How can these large lawn care services claim and advertise to be local when they drive nearly 2 hrs to service lawns in remote areas of NH beyond their primary service market?  Is that local service?  Again, any company that pre-mixes fertilizer in a liquid medium and then applies it to every lawn in a single day is doing their clients a basic injustice as outlined in my blog post (http://mrgrassblog.net/2010/04/22/price-and-the-…awn-treatments/ ‎).  Mixing concentrated fertilizer into a liquid is an easy and inexpensive way to administer a lawn program.  As I said before, yes it works well for some lawns but not all lawns.  You get exactly what you pay for with this type of treatment, a quick buzz of green.  There are lots of natural and organic alternatives to this kind of turf care.
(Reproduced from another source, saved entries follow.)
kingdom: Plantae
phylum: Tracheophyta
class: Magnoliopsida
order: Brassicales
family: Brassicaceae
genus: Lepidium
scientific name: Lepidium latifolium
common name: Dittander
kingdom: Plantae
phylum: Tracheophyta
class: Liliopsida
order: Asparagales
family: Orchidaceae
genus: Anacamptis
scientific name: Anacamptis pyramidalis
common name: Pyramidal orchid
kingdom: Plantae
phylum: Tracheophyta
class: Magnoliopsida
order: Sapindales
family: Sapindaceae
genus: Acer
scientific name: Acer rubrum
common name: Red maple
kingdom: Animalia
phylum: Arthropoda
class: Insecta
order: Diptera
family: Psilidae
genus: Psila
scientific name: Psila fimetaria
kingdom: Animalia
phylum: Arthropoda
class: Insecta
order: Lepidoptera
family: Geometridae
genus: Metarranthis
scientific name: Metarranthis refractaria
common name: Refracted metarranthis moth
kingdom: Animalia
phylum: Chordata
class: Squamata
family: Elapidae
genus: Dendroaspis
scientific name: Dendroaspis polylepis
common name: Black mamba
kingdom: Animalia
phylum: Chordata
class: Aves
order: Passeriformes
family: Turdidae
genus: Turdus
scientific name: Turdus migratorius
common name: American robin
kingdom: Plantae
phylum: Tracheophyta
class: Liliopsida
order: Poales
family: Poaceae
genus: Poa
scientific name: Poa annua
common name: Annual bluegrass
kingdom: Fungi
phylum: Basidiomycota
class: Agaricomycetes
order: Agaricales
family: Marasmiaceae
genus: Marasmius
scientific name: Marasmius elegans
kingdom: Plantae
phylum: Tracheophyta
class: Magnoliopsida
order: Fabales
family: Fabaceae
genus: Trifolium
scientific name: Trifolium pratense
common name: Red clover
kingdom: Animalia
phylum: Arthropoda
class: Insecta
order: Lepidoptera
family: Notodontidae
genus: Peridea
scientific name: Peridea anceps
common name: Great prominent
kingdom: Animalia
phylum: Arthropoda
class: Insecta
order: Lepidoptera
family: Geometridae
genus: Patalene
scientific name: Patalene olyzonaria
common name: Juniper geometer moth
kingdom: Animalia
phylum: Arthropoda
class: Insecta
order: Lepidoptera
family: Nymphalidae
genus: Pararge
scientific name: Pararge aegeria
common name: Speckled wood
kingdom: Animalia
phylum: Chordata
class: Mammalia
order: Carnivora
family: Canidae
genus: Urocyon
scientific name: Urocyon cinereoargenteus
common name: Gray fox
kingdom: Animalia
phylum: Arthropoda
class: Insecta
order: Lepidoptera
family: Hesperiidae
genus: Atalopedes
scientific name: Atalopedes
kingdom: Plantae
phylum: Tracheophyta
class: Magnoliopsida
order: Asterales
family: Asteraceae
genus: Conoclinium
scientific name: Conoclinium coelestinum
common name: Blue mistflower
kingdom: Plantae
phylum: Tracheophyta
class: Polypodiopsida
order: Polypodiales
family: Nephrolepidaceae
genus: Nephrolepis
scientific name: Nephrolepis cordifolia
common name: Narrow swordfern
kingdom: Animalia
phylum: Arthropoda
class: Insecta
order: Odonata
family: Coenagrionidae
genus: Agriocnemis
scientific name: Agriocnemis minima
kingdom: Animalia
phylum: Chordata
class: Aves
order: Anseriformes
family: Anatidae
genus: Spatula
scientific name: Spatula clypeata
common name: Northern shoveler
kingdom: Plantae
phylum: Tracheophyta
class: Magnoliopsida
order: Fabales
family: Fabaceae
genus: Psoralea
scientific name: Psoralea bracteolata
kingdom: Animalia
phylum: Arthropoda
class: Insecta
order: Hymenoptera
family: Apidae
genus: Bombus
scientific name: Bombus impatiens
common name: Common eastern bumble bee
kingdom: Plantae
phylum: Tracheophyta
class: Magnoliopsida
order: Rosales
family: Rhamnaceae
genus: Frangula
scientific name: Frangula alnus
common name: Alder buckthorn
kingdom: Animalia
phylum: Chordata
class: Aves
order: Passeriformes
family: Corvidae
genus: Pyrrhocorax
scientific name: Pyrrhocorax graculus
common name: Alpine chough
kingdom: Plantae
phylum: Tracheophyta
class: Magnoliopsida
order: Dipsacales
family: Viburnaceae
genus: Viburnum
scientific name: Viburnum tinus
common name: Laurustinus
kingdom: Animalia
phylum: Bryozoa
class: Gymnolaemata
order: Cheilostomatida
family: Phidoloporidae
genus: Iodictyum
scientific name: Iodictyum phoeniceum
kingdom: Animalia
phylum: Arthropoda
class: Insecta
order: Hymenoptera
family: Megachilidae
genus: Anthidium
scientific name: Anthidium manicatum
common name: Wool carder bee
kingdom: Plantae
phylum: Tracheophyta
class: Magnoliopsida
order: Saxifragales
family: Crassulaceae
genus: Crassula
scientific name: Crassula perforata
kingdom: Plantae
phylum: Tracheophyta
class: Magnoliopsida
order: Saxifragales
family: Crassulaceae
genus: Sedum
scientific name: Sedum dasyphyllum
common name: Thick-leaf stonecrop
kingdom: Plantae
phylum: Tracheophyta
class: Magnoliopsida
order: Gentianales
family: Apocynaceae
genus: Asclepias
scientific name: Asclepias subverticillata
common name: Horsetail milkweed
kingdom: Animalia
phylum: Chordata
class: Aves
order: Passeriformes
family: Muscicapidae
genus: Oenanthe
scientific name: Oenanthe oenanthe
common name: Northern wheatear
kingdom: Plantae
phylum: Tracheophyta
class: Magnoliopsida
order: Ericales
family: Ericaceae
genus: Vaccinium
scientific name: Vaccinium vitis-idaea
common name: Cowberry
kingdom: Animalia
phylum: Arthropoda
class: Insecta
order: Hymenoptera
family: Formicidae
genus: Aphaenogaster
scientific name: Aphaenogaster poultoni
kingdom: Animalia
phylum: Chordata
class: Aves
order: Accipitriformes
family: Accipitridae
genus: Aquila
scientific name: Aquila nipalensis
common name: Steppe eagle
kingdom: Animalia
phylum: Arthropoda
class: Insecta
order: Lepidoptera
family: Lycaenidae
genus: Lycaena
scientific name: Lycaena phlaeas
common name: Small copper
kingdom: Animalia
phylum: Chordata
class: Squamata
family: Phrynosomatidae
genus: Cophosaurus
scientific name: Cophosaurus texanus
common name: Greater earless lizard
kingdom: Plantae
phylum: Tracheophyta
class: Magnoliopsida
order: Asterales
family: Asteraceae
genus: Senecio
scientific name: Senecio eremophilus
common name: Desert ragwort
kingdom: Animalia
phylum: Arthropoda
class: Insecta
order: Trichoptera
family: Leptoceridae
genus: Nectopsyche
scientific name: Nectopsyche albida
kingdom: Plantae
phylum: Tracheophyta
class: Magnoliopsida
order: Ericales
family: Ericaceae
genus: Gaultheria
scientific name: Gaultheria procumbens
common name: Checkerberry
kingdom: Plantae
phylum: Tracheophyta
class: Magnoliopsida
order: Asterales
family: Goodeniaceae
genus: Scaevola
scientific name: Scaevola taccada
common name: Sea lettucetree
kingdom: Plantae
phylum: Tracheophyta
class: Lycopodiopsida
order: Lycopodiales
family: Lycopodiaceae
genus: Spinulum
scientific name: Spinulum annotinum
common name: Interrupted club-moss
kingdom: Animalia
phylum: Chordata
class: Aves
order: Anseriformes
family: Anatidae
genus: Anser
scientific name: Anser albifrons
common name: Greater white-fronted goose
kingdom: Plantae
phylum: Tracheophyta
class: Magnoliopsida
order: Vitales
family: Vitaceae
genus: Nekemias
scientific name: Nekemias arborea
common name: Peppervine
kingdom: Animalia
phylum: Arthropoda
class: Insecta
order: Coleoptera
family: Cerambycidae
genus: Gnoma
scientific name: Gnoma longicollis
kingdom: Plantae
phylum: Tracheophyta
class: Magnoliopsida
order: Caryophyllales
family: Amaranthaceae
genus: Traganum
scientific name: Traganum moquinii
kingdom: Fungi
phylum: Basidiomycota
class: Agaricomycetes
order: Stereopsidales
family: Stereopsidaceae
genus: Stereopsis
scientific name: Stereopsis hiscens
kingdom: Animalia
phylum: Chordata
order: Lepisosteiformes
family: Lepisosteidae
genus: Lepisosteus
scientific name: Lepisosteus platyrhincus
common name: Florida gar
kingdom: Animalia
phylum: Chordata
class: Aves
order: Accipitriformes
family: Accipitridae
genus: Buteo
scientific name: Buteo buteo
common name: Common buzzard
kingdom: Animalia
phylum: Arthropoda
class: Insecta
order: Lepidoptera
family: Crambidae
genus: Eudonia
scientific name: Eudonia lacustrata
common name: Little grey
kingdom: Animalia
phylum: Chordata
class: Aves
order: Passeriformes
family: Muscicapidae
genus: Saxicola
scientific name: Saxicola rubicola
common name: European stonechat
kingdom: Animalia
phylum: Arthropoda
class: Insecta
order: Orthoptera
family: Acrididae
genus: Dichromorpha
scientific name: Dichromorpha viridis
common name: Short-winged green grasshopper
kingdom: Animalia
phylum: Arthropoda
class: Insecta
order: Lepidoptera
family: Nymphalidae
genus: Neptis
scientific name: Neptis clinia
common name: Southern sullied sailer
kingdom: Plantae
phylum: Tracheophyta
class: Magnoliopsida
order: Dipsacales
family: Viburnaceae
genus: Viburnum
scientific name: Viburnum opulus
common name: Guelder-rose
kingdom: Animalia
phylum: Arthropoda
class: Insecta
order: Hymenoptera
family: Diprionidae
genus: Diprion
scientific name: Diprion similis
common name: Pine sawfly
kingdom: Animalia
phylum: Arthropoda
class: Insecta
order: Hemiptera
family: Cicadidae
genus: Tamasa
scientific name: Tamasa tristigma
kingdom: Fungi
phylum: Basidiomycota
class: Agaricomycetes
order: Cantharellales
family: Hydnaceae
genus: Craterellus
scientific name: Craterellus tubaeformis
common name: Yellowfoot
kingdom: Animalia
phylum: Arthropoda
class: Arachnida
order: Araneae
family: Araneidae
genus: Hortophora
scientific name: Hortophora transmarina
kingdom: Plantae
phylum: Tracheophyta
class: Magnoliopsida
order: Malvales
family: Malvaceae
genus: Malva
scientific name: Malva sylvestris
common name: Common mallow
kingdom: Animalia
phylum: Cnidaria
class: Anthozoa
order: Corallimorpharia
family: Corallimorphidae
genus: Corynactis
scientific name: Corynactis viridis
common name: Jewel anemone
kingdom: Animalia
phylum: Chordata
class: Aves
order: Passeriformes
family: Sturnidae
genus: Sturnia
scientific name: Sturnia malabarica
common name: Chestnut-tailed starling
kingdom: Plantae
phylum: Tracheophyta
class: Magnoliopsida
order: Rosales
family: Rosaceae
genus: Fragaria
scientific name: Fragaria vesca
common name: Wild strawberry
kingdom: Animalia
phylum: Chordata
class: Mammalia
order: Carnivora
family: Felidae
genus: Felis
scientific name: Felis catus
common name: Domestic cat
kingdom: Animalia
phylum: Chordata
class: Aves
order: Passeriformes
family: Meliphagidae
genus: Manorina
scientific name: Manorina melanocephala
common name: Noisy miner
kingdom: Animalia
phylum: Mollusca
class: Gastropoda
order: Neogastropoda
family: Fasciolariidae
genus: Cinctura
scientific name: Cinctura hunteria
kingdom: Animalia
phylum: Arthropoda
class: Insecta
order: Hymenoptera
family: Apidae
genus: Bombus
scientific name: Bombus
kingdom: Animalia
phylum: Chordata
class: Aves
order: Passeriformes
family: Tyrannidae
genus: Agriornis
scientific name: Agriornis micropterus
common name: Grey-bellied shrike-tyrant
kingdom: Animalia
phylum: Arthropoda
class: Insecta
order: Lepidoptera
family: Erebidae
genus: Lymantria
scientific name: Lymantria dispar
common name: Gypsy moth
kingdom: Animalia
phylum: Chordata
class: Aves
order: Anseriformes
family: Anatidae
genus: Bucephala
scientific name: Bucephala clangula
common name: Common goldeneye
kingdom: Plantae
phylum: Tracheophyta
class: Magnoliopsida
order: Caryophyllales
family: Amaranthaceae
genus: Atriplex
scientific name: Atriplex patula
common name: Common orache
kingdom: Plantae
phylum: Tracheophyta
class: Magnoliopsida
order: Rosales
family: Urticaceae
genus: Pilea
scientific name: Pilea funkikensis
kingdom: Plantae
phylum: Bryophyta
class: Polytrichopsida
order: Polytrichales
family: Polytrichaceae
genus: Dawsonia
Before you sign on the dotted line, before you pre-pay for your entire year upfront- get a second opinion from a local lawn care company.  I welcome the questions and the challenge to take your property to the next level.  If you are not in our service area, I have companies I can recommend to you- just leave a comment to this post.  Even if you decide not to make a change, doesn’t it just make sense to get another opinion like a car or house repair?  Don’t just sign without thinking about what things could be like in 2011.  I know it’s easy to just send the lawn contract back, but a free second opinion from any other turf health care company is time well spent.  Make this winter the time where you decide to explore what has been going down on your lawn in the past and why!  Support your local economy and research who services your town for lawn treatments.  Exploring new options can be educational, fun, and you might even receive better results!